All that's bright must fade-- The brightest still the fleetest; All that's sweet was made But to be lost when sweetest.

_Farewell! But whenever you welcome the hour_.

You may break, you may shatter the vase, if you will, But the scent of the roses will hang round it still.

REGINALD HEBER.

1783-1826.

_Christman Hymn_.

Brightest and best of the sons of the morning!

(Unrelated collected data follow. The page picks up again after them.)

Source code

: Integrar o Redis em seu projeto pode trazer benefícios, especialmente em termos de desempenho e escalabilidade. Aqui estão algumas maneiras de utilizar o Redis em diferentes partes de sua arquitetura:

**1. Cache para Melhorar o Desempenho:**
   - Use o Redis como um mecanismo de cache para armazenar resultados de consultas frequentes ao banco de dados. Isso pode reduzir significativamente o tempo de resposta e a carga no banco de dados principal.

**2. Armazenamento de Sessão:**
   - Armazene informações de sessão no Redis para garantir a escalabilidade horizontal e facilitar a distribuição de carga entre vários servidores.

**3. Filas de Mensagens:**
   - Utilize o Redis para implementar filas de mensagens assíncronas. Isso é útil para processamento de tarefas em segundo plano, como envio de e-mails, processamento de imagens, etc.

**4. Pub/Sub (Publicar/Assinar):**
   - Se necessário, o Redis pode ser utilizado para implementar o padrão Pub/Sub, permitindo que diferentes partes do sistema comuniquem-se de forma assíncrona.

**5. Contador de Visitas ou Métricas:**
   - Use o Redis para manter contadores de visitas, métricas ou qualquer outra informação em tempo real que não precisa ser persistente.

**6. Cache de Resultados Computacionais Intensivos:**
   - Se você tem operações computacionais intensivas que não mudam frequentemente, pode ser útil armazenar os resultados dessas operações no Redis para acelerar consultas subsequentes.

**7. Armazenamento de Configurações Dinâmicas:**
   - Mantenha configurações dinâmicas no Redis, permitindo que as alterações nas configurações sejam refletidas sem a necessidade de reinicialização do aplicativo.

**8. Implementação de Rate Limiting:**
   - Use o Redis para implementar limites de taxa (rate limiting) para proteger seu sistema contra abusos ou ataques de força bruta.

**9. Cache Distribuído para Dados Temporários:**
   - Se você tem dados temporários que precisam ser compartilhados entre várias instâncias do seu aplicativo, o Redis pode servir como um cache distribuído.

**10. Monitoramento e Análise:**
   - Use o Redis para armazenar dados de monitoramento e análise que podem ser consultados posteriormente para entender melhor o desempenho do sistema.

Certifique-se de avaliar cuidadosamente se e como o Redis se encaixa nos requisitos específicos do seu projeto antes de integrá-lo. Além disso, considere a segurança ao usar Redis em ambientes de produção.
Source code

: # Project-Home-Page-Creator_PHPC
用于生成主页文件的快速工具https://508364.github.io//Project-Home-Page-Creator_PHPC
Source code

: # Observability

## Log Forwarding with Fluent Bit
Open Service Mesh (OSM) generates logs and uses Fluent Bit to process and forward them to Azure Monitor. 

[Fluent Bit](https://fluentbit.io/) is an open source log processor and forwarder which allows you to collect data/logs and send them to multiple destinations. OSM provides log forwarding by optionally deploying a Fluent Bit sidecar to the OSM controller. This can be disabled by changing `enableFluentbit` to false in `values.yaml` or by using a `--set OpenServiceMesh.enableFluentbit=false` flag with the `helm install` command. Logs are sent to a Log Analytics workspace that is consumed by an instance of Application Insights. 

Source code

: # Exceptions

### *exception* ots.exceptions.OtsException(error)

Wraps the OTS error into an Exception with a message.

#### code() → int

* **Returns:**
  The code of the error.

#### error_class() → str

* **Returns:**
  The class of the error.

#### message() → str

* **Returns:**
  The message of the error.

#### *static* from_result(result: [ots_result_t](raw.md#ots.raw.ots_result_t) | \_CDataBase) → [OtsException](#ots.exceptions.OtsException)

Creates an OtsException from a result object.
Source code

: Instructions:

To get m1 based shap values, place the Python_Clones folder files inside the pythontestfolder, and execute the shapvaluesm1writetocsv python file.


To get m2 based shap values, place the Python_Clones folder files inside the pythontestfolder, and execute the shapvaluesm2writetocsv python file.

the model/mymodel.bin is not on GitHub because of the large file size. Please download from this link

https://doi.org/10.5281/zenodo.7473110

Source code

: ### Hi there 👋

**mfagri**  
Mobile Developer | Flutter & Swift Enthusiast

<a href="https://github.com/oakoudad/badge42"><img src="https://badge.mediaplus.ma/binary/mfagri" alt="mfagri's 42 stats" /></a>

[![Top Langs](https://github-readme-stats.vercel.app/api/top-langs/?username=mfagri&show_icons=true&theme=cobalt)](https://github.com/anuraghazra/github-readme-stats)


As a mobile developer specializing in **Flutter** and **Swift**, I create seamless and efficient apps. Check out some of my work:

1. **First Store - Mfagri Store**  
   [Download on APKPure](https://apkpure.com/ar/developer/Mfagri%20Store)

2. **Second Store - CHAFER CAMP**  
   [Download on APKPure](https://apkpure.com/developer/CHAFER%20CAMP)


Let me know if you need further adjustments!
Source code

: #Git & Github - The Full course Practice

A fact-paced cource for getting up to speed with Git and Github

Dawn on our darkness, and lend us thine aid.

_Missionary Hymn_.

From Greenland's icy mountains, From India's coral strand, Where Afric's sunny fountains Roll down their golden sand.

_Palestine_.

No hammers fell, no ponderous axes rung; Like some tall palm, the mystic fabric sprung.

Majestic silence!

JONATHAN M. SEWALL.

_Epilogue to Cato_.

_Written for the Bow Street Theatre, Portsmouth_, N. H., 1778.

No pent-up Utica contracts your powers, But the whole boundless continent is yours.

SAMUEL WOODWORTH.

1785-1842.

The old oaken bucket, the iron-bound bucket, The moss-covered bucket, which hung in the well.

LORD BYRON.

1788-1821.

_Childe Harold_.

Canto i. St. 9.

Maidens, like moths, are ever caught by glare, And Mammon wins his way where Seraphs might despair.

Canto ii. St. 2.

A schoolboy's tale, the wonder of an hour!

Dim with the mist of years, gray flits the shade of power.

Stanza 6.

The dome of Thought, the palace of the soul.

Stanza 23.

Ah! happy years! once more who would not be a boy?